Conduzidos por fervorosos neoliberais, grosseiramente maquilhados
(tais como Nicolas Hulot, que foi ministro de Emmanuel Macron até
Setembro/2018, ou o indescritível Daniel Cohn-Bendit...),
eles nem sempre compreenderam que a causa mais fundamental das
devastações sofridas pelo ambiente se encontra no
próprio sistema capitalista. Ainda precisam de tempo para
isso. Finalmente, os chefes dos movimentos anarquistas permanecem
encerrados nas contradições entre um activismo útil
(aquando dos movimentos de ocupação da última
Primavera, nomeadamente) e um programa de acção
extraordinariamente confuso – para não dizer
contraproducente.
As bases destas diversas forças
progressistas estão portanto, por assim dizer, entregues a
si próprias. E convidadas pelas suas respectivas
lideranças a entreter entre si todas as desconfianças.
Os ódios. Isto é certamente totalmente absurdo e
suicida. Esta triste constatação é tanto
mais terrível quando segmentos inteiros da população
francesa pauperizada hoje não são mais
representados por todas estas organizações de
esquerda. Dentre outros: "novos pobres", como são
chamados, imensamente numerosos, batidos pelo desemprego e pela
precariedade; pequenos agricultores familiares crivados de
dívidas, isolados, desesperados; jovens dos arrabaldes,
sem objectivos, guetizados, abandonados por todos (excepto os
polícias, os traficantes de drogas e salafistas ricos...)

[Excertos de dados]

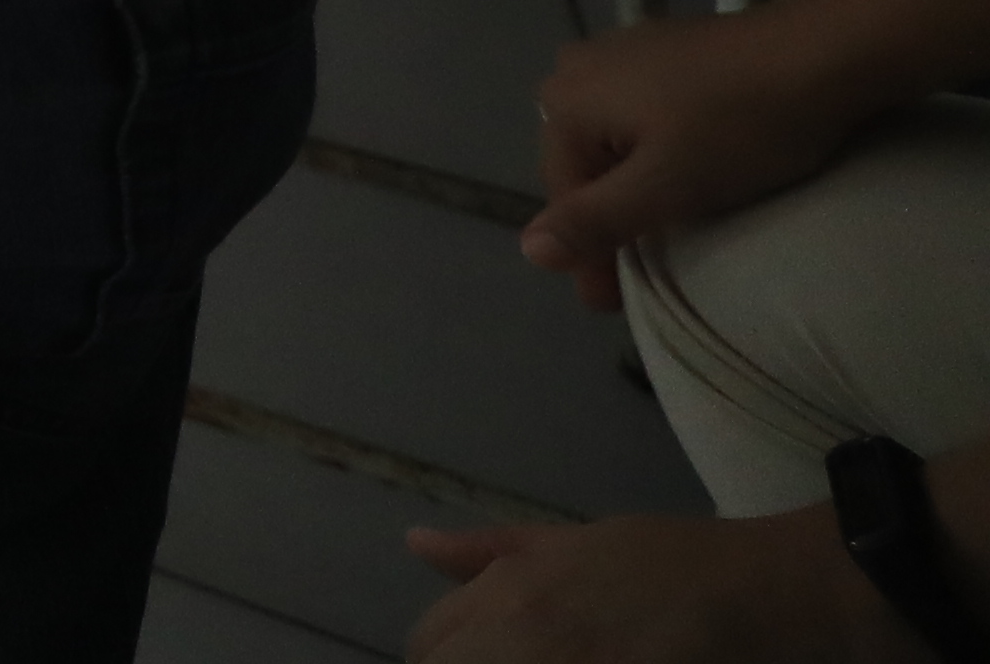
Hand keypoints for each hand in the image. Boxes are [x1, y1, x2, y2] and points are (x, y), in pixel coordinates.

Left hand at [407, 506, 884, 656]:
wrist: (779, 593)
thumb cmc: (679, 564)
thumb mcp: (576, 543)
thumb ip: (493, 554)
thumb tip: (416, 544)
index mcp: (511, 594)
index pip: (428, 645)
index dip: (447, 657)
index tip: (486, 655)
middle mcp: (527, 638)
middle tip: (527, 657)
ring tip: (571, 655)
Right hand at [518, 0, 878, 299]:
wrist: (818, 53)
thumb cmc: (738, 127)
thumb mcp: (666, 186)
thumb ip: (594, 221)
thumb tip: (528, 251)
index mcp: (564, 101)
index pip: (564, 197)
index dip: (588, 256)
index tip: (613, 306)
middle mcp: (576, 68)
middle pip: (585, 165)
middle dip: (609, 219)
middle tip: (642, 274)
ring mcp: (621, 51)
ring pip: (615, 140)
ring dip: (634, 187)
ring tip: (668, 228)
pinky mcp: (665, 48)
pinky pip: (642, 114)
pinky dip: (657, 152)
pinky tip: (689, 168)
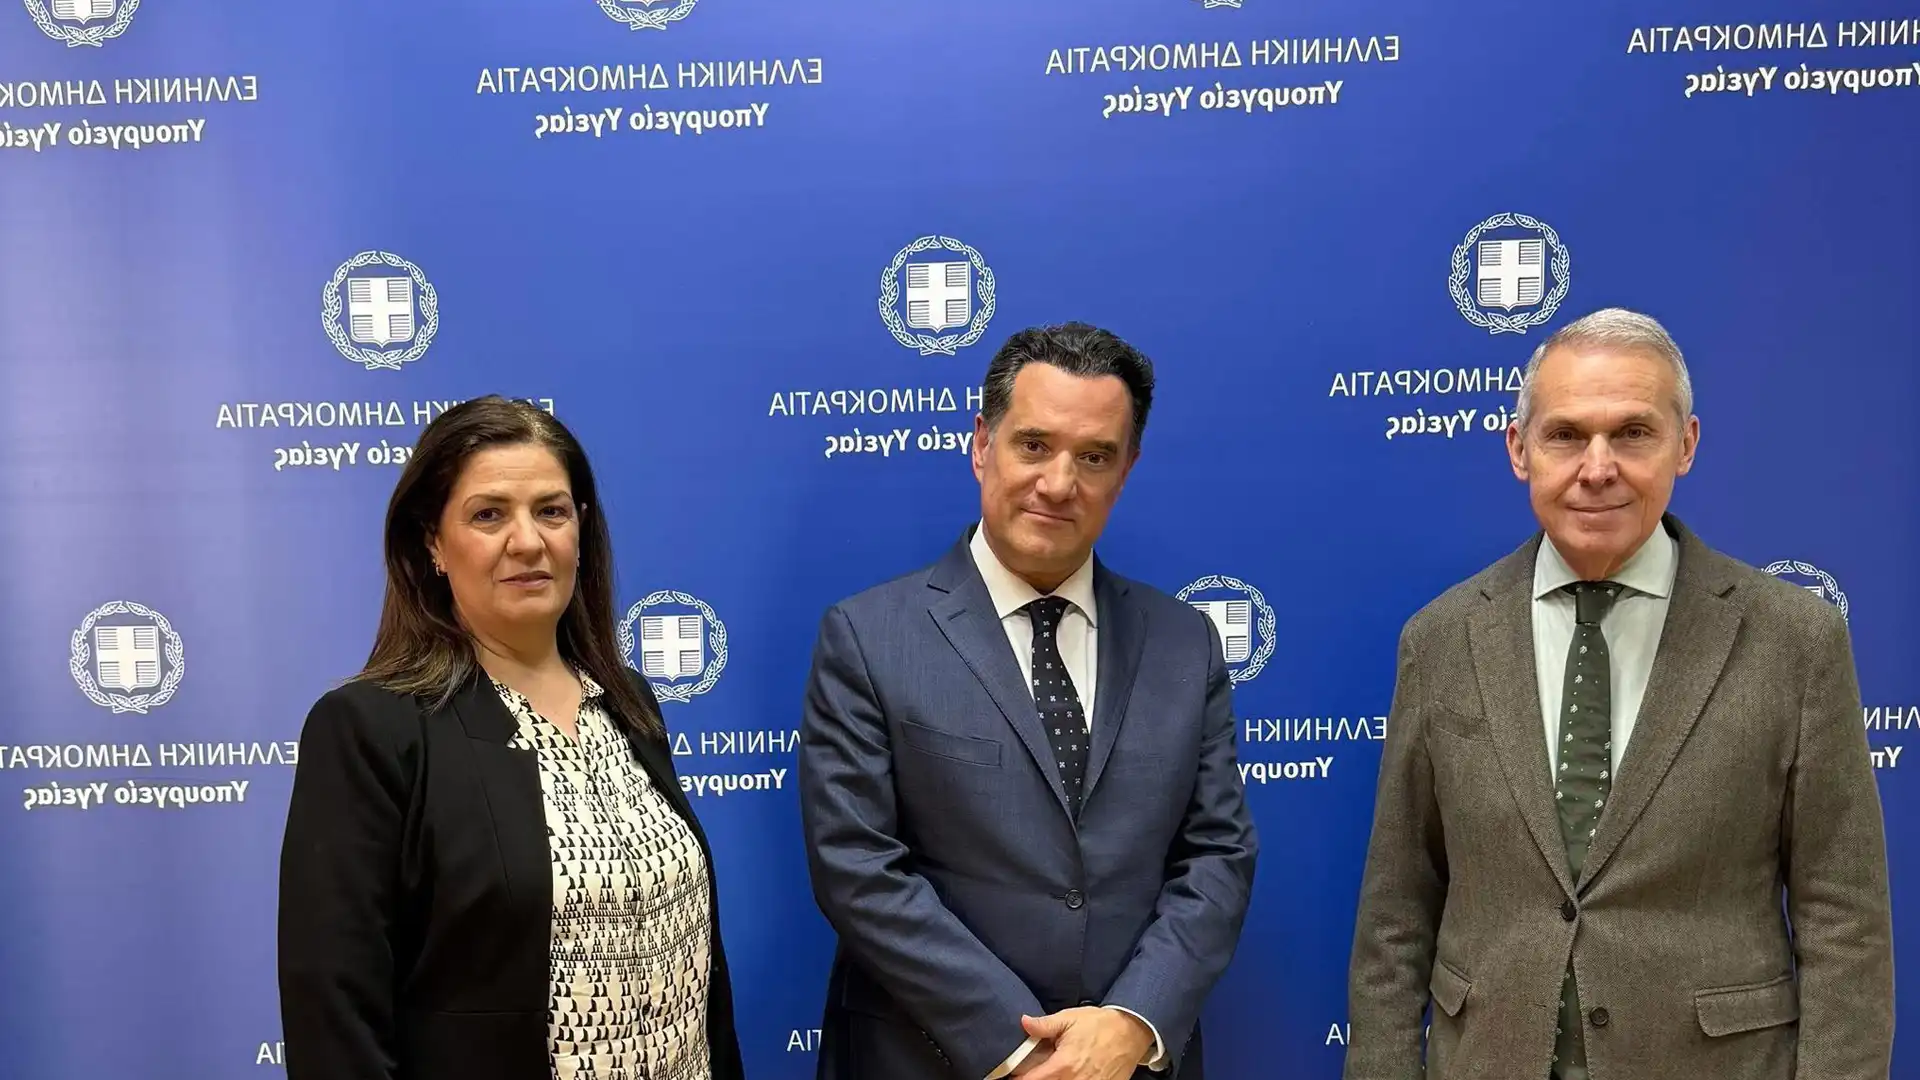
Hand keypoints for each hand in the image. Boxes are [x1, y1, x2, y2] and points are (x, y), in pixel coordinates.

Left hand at [1017, 1007, 1152, 1079]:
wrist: (1131, 1031)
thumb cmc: (1100, 1024)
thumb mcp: (1069, 1019)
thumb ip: (1044, 1025)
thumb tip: (1024, 1022)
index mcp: (1063, 1065)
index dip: (1018, 1079)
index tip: (1014, 1075)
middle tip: (1034, 1072)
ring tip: (1054, 1072)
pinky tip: (1071, 1075)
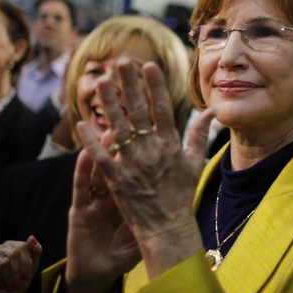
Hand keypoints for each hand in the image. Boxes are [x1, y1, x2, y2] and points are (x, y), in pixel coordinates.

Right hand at [0, 236, 41, 292]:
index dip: (26, 264)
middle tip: (15, 284)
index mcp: (12, 246)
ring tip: (7, 285)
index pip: (23, 246)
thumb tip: (31, 237)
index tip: (26, 277)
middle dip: (17, 272)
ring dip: (8, 278)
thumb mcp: (30, 270)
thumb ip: (35, 252)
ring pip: (4, 262)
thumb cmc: (15, 285)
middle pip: (13, 253)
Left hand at [75, 59, 214, 274]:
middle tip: (121, 62)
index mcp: (170, 146)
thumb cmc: (181, 196)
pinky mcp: (117, 181)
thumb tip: (211, 112)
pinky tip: (81, 123)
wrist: (168, 230)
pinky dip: (92, 141)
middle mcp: (152, 151)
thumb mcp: (195, 164)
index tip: (148, 65)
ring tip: (102, 81)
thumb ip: (200, 136)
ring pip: (119, 128)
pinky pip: (102, 157)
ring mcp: (133, 165)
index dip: (154, 86)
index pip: (162, 109)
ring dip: (110, 104)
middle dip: (130, 85)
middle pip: (138, 112)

ENUNCIADO
Responda às perguntas seguintes com base no excerto sobre as forças progressistas em França.
(a) Até quando Nicolas Hulot foi ministro de Emmanuel Macron?
(b) Em que ocasião o excerto considera útil o activismo dos movimentos anarquistas?
(c) Que três características o excerto atribui aos pequenos agricultores familiares?

RESOLUÇÃO
(a) Nicolas Hulot foi ministro de Emmanuel Macron até setembro de 2018.
(b) O excerto considera esse activismo útil aquando dos movimentos de ocupação da última Primavera.
(c) O excerto descreve os pequenos agricultores familiares como crivados de dívidas, isolados e desesperados.